━━━ Page text
So, as you've probably no doubt noticed... I've been bombarding the feed today with all things RADIANT BLACK @radiantblk. I know it's a Lot, but if you'll allow me a quick moment, I'd like to talk about what this book means to me.
RADIANT BLACK started when I was on Power Rangers. Not directly, mind you. But certainly in spirit. Like a lot of ideas, the central conceit is usually rooted in something personal. Something you find interesting.
Power Rangers was both an amazing and heart breaking experience for me, in many ways. I am immensely proud of what I accomplished on that book, with the people I did it with. You know who you are.
I also have zero interest in ever writing Power Rangers again.
That said, the tenets that inspired Power Rangers, I find endlessly fascinating. Just as I find the tenets that have lead to some of our greatest superheroes of all time, endlessly fascinating.
I took a very specific approach with Power Rangers -- I didn't write the property as it existed. I didn't write the property as I remembered it existing. I wrote the property as I remembered it making me /feel./
Epic scope with even more epic relationships. Kids not /that/ much older than me, grappling with high school clique drama, secret identities and one of the greatest adages of "modern" superhero storytelling -- with great power comes great responsibility.
I grew up, wanting to be a Power Ranger. I followed the show longer than anyone else in my class, to the point where it became just one more thing for the other kids to make fun of me for. That’s a set of really painful memories, that I don’t think I’ve ever talked about before.
In 3rd grade, Power Rangers was /the/ hottest thing on the planet. I was 8 and a rabid fan. Santa brought me the Megazord, which def took some kinda divine intervention -- I.E. a family friend worked at Toys-R-Us and /somehow/ managed to snag one a /day/ before Christmas.
My sister, the next door neighbors and I played Rangers every day — we made costumes and our own props. I duct taped two blue trash cans together and drew a face on them, to fill in as Zordon.
One of my earliest “films” was Power Rangers themed, where my dad and I created a poor man’s stop motion effect with toys, combining to form a Megazord.
━━━━━━
Task requirements:
Rewrite the Power Rangers text between "I grew up, wanting" and "a /day/ before Christmas.", inclusive, substituting "KB Toys" for "Toys-R-Us".
━━━ Dataset
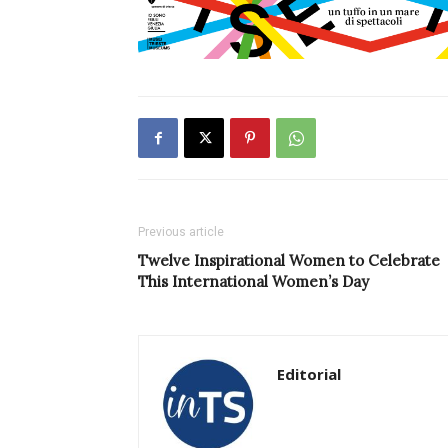
Previous article
Twelve Inspirational Women to Celebrate
This International Women’s Day
Editorial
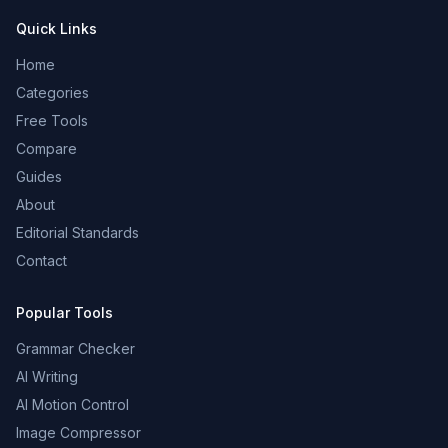
Quick Links
Home
Categories
Free Tools
Compare
Guides
About
Editorial Standards
Contact
Popular Tools
Grammar Checker
AI Writing
AI Motion Control
Image Compressor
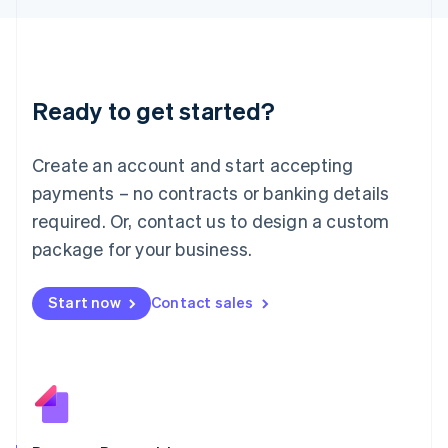
日本語
English
Latvia
English
Liechtenstein
Deutsch
English
Ready to get started?
Lithuania
English
Luxembourg
Create an account and start accepting
Français
Deutsch
English
Mainland China
payments – no contracts or banking details
简体中文
English
required. Or, contact us to design a custom
Malaysia
package for your business.
English
简体中文
Malta
English
Start now
Contact sales
Mexico
Español
English
Netherlands
Nederlands
English
New Zealand
English
Norway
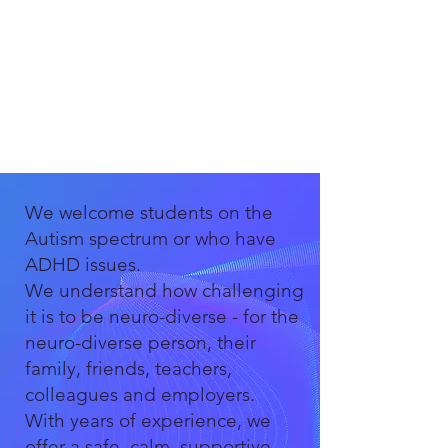
We welcome students on the
Autism spectrum or who have
ADHD issues.
We understand how challenging
it is to be neuro-diverse - for the
neuro-diverse person, their
family, friends, teachers,
colleagues and employers.
With years of experience, we
offer a safe, calm, supportive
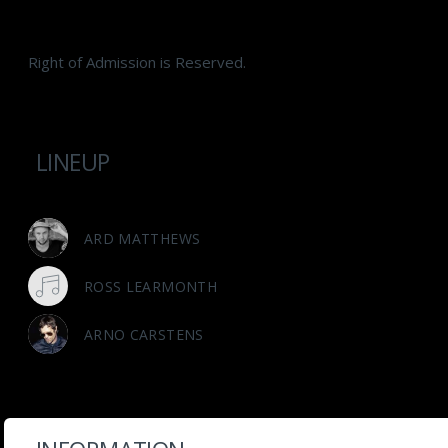
Right of Admission is Reserved.
LINEUP
ARD MATTHEWS
ROSS LEARMONTH
ARNO CARSTENS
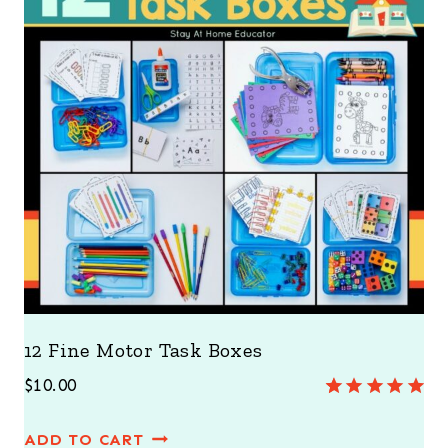
12 Fine Motor Task Boxes
$
10.00
Rated
3
5.00
out of 5
ADD TO CART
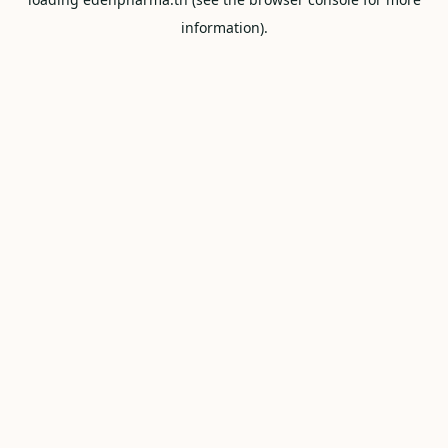
information).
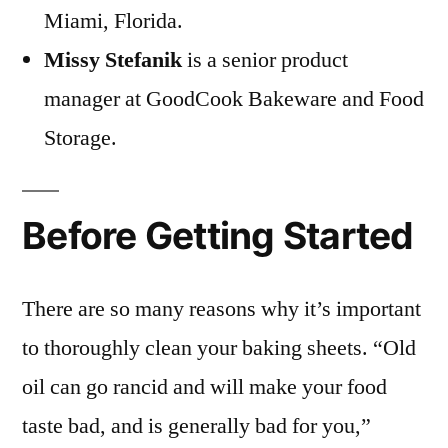
Miami, Florida.
Missy Stefanik
is a senior product
manager at GoodCook Bakeware and Food
Storage.
Before Getting Started
There are so many reasons why it’s important
to thoroughly clean your baking sheets. “Old
oil can go rancid and will make your food
taste bad, and is generally bad for you,”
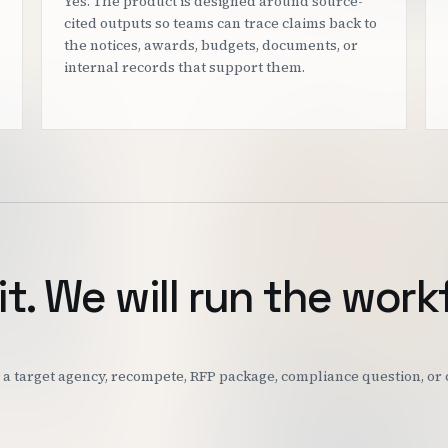
Yes. The product is designed around source-
cited outputs so teams can trace claims back to
the notices, awards, budgets, documents, or
internal records that support them.
it. We will run the work
k: a target agency, recompete, RFP package, compliance question, o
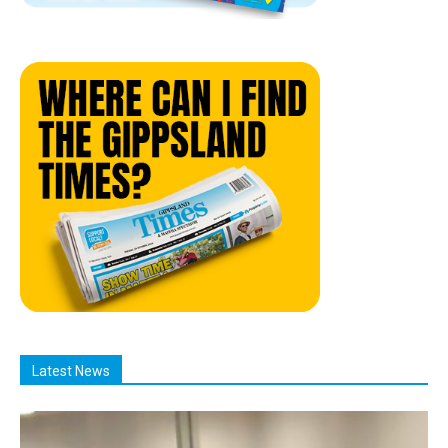
Latest News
━━━━━━
Output of the exercise:
I grew up, wanting to be a Power Ranger. I followed the show longer than anyone else in my class, to the point where it became just one more thing for the other kids to make fun of me for. That’s a set of really painful memories, that I don’t think I’ve ever talked about before.
In 3rd grade, Power Rangers was /the/ hottest thing on the planet. I was 8 and a rabid fan. Santa brought me the Megazord, which def took some kinda divine intervention -- I.E. a family friend worked at KB Toys and /somehow/ managed to snag one a /day/ before Christmas.